### Goal
Rewrite the material below as a JSON list of strings, with one string for each line and no entries for blank lines.

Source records

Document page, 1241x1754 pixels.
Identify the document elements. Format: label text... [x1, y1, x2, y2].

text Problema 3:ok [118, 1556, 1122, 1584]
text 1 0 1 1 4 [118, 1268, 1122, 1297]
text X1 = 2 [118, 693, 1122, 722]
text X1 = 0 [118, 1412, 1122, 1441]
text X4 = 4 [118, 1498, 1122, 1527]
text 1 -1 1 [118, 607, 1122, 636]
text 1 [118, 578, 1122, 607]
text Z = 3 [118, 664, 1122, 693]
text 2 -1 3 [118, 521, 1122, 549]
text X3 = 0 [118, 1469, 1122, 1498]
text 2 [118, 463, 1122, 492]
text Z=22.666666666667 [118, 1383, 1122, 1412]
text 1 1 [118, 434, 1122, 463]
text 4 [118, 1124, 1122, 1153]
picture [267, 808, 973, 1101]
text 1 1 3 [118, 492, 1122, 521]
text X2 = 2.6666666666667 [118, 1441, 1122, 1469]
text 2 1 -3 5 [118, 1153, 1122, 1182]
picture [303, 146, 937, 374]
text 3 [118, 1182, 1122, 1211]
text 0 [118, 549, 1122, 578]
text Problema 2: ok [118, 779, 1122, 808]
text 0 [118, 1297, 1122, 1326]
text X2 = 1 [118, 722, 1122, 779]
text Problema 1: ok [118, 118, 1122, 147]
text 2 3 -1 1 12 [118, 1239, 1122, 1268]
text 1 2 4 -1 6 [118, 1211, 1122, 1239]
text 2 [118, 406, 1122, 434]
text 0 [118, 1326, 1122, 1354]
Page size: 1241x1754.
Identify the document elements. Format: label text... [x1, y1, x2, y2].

### In response
[
  "Document page, 1241x1754 pixels.",
  "Identify the document elements. Format: label text... [x1, y1, x2, y2].",
  "text Problema 3:ok [118, 1556, 1122, 1584]",
  "text 1 0 1 1 4 [118, 1268, 1122, 1297]",
  "text X1 = 2 [118, 693, 1122, 722]",
  "text X1 = 0 [118, 1412, 1122, 1441]",
  "text X4 = 4 [118, 1498, 1122, 1527]",
  "text 1 -1 1 [118, 607, 1122, 636]",
  "text 1 [118, 578, 1122, 607]",
  "text Z = 3 [118, 664, 1122, 693]",
  "text 2 -1 3 [118, 521, 1122, 549]",
  "text X3 = 0 [118, 1469, 1122, 1498]",
  "text 2 [118, 463, 1122, 492]",
  "text Z=22.666666666667 [118, 1383, 1122, 1412]",
  "text 1 1 [118, 434, 1122, 463]",
  "text 4 [118, 1124, 1122, 1153]",
  "picture [267, 808, 973, 1101]",
  "text 1 1 3 [118, 492, 1122, 521]",
  "text X2 = 2.6666666666667 [118, 1441, 1122, 1469]",
  "text 2 1 -3 5 [118, 1153, 1122, 1182]",
  "picture [303, 146, 937, 374]",
  "text 3 [118, 1182, 1122, 1211]",
  "text 0 [118, 549, 1122, 578]",
  "text Problema 2: ok [118, 779, 1122, 808]",
  "text 0 [118, 1297, 1122, 1326]",
  "text X2 = 1 [118, 722, 1122, 779]",
  "text Problema 1: ok [118, 118, 1122, 147]",
  "text 2 3 -1 1 12 [118, 1239, 1122, 1268]",
  "text 1 2 4 -1 6 [118, 1211, 1122, 1239]",
  "text 2 [118, 406, 1122, 434]",
  "text 0 [118, 1326, 1122, 1354]",
  "Page size: 1241x1754.",
  "Identify the document elements. Format: label text... [x1, y1, x2, y2]."
]